O caso ganhou repercussão após a suspeita de falsificação da assinatura do ex-presidente da CBF, Antônio Carlos Nunes de Lima, o Coronel Nunes, em um acordo homologado anteriormente. O documento foi considerado decisivo para validar a permanência de Ednaldo no comando da entidade.
A denúncia foi feita pela deputada Daniela do Waguinho e por Fernando Sarney. Um laudo pericial indicou que a assinatura atribuída a Nunes não é autêntica. Diante da suspeita e da alegada incapacidade mental do dirigente à época, o magistrado decidiu anular o acordo.
A decisão de Zéfiro acontece após o caso ter sido enviado ao TJ-RJ pelo ministro do STF, Gilmar Mendes. Em dezembro de 2023, Ednaldo já havia sido afastado do cargo, mas conseguiu retornar por decisão do próprio ministro. Agora, o cenário se torna mais delicado devido às novas evidências e à anulação do documento.
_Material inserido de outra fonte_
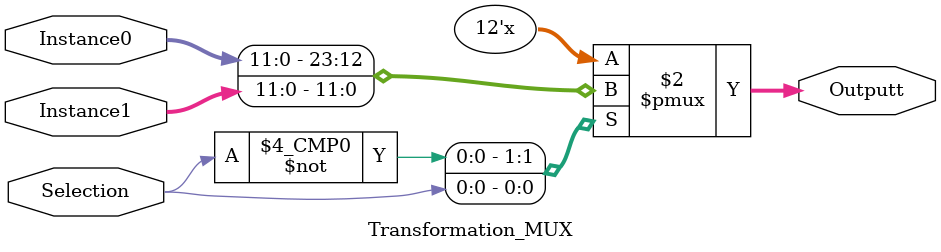
<source format=sv>
module Transformation_MUX
  #(parameter ADDRESS = 12)(
    input logic Selection,
    input logic [ADDRESS-1:0] Instance0,
    input logic [ADDRESS-1:0] Instance1,

    output logic [ADDRESS-1:0] Outputt
);
  always_comb begin
    case (Selection)
      0 : Outputt = Instance0;
      1 : Outputt = Instance1;
    endcase
  end

endmodule
</source>
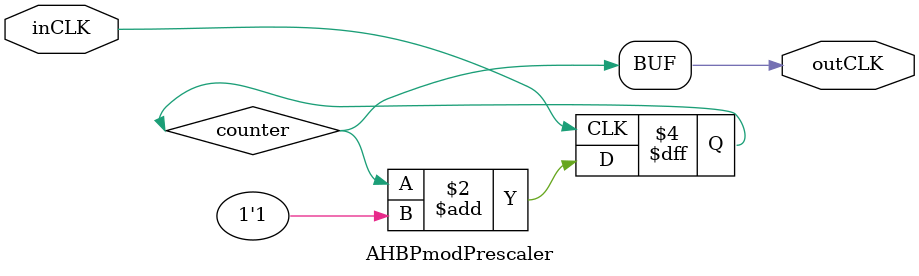
<source format=v>
module AHBPmodPrescaler(
  input wire inCLK,
  output wire outCLK
    );

reg counter;

always @(posedge inCLK)
  counter <= counter + 1'b1;
  
assign outCLK = counter == 1'b1;

endmodule

</source>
Com a nomeação de Fernando Sarney como interventor, caberá a ele comandar a transição e organizar o processo eleitoral. A expectativa é de que as eleições ocorram com celeridade e transparência, restabelecendo a estabilidade da entidade.
A instabilidade na presidência da CBF levanta preocupações sobre a governança do futebol nacional. A entidade é responsável por organizar os principais campeonatos do país e por representar o Brasil em competições internacionais. A crise pode afetar a confiança de patrocinadores, a gestão de projetos e o futuro do esporte no país.